Sebab tak terima, tangan Widya lepas kendali. Dia melayangkan tamparan tepat di wajah Dhani, membuat bekasan berwarna merah sangat terlihat jelas.

"Kamu tampar ayah? Hei, Sialan!" 

Emosi dari dalam diri Dhani sudah berada di tingkat teratas. Mungkin efek mabuk membuatnya menjadi semakin tak terkendali. Dengan menjambak rambut Widya membuat wanita itu berteriak kencang. Tarikan yang sakitnya bukan main, tak ada perasaan bahkan terasa rambut hampir lepas.

"Mas, tolong jangan sakiti Widya. Ingat dia anakmu, Mas!" Cahaya berlutut sambil memohon pengampunan.

Namun, dia adalah Dhani. Tak ada belas kasihan walaupun orang yang berada tepat di depannya adalah putri sendiri. Malah menendang Cahaya menjauh dari kakinya. Dhani menarik tangan Widya agar bangkit berdiri. Masih tak melepaskan tarikan rambut, membuat wanita itu meraung kesakitan tanpa henti.

Dhani mengambil paksa kartu yang tadi diberikan oleh pria dari calon Widya.
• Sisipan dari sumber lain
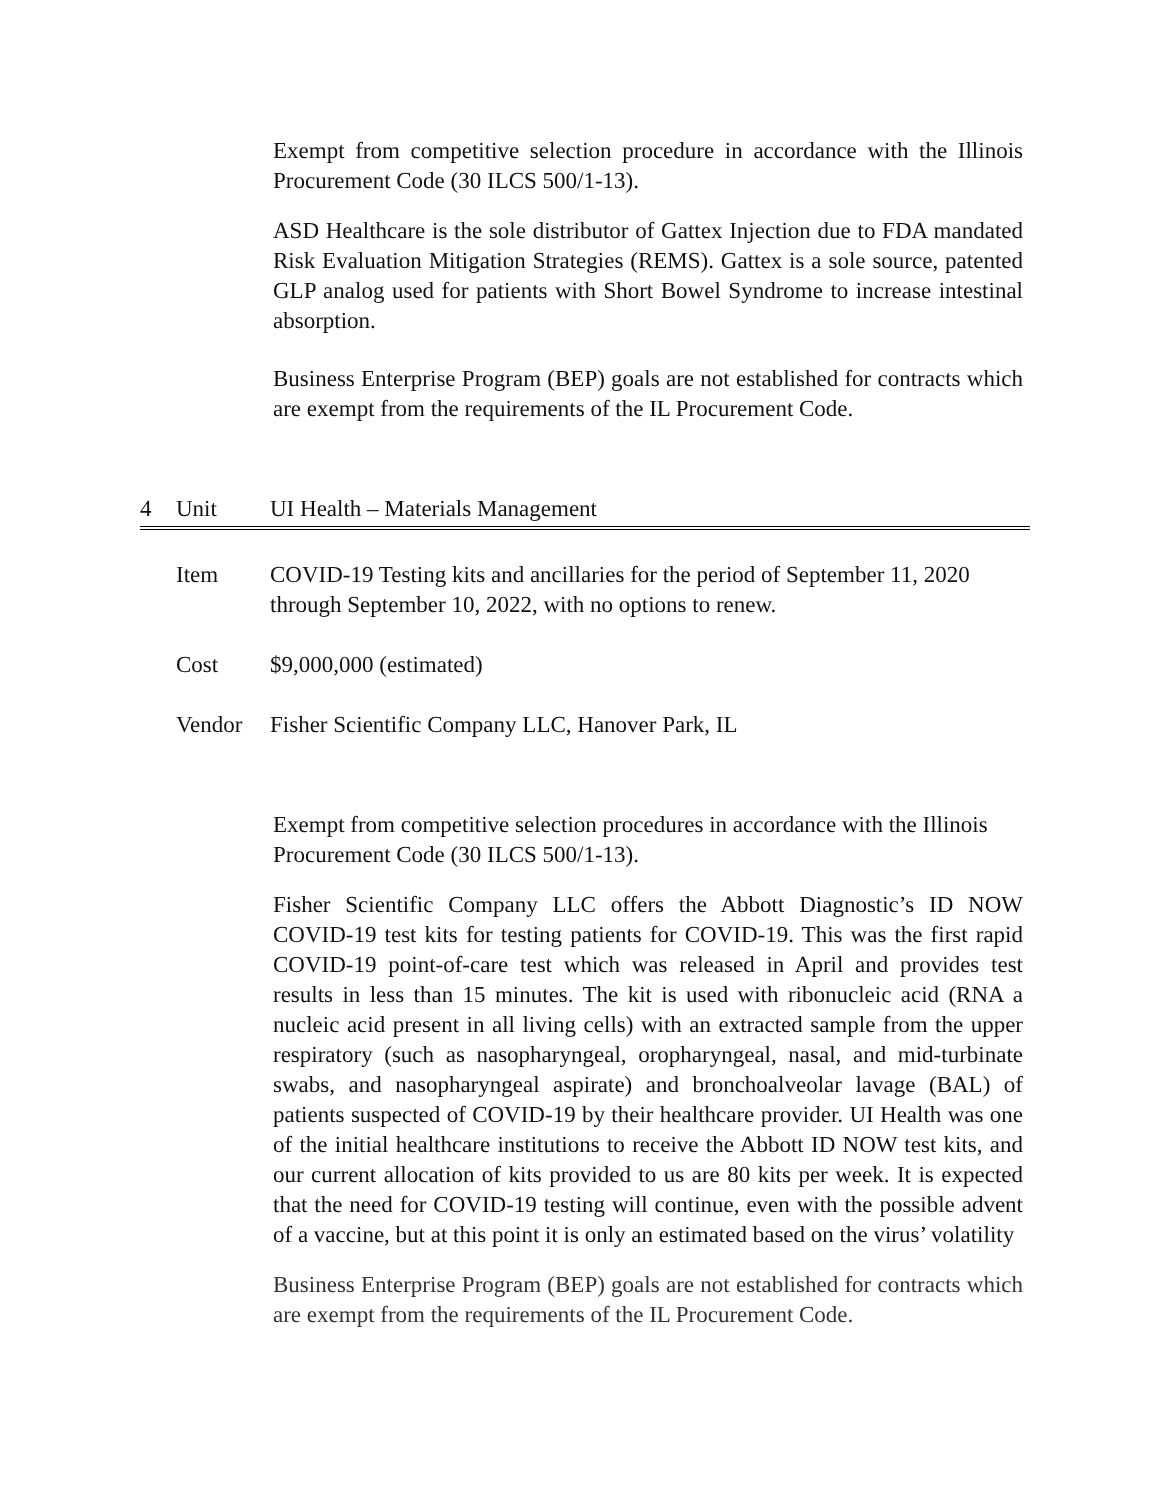Exempt from competitive selection procedure in accordance with the Illinois Procurement Code (30 ILCS 500/1-13).
ASD Healthcare is the sole distributor of Gattex Injection due to FDA mandated Risk Evaluation Mitigation Strategies (REMS). Gattex is a sole source, patented GLP analog used for patients with Short Bowel Syndrome to increase intestinal absorption.
Business Enterprise Program (BEP) goals are not established for contracts which are exempt from the requirements of the IL Procurement Code.
4 Unit UI Health – Materials Management
Item COVID-19 Testing kits and ancillaries for the period of September 11, 2020 through September 10, 2022, with no options to renew.
Cost $9,000,000 (estimated)
Vendor Fisher Scientific Company LLC, Hanover Park, IL
Exempt from competitive selection procedures in accordance with the Illinois Procurement Code (30 ILCS 500/1-13).
Fisher Scientific Company LLC offers the Abbott Diagnostic’s ID NOW COVID-19 test kits for testing patients for COVID-19. This was the first rapid COVID-19 point-of-care test which was released in April and provides test results in less than 15 minutes. The kit is used with ribonucleic acid (RNA a nucleic acid present in all living cells) with an extracted sample from the upper respiratory (such as nasopharyngeal, oropharyngeal, nasal, and mid-turbinate swabs, and nasopharyngeal aspirate) and bronchoalveolar lavage (BAL) of patients suspected of COVID-19 by their healthcare provider. UI Health was one of the initial healthcare institutions to receive the Abbott ID NOW test kits, and our current allocation of kits provided to us are 80 kits per week. It is expected that the need for COVID-19 testing will continue, even with the possible advent of a vaccine, but at this point it is only an estimated based on the virus’ volatility
Business Enterprise Program (BEP) goals are not established for contracts which are exempt from the requirements of the IL Procurement Code.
Dengan senyum miring lanjut menarik paksa wajah putrinya untuk menatap dia.

"Kuampuni hari ini, tetapi kartu ini bukan milikmu lagi!" bentak Dhani sambil menggoyang-goyangkan kartu tadi di hadapan wajah Widya. "Eits, tapi jangan pernah sesekali dirimu mengadu!" lanjutnya kembali kemudian melemparkannya tubuh anaknya ke lantai.

Rasanya sangat perih, bahkan bibir terasa sangat kelu untuk bersuara. Hanya bisa menangis tanpa suara dan mata memandang kosong ke arah sekitar, termasuk pada sang ibu.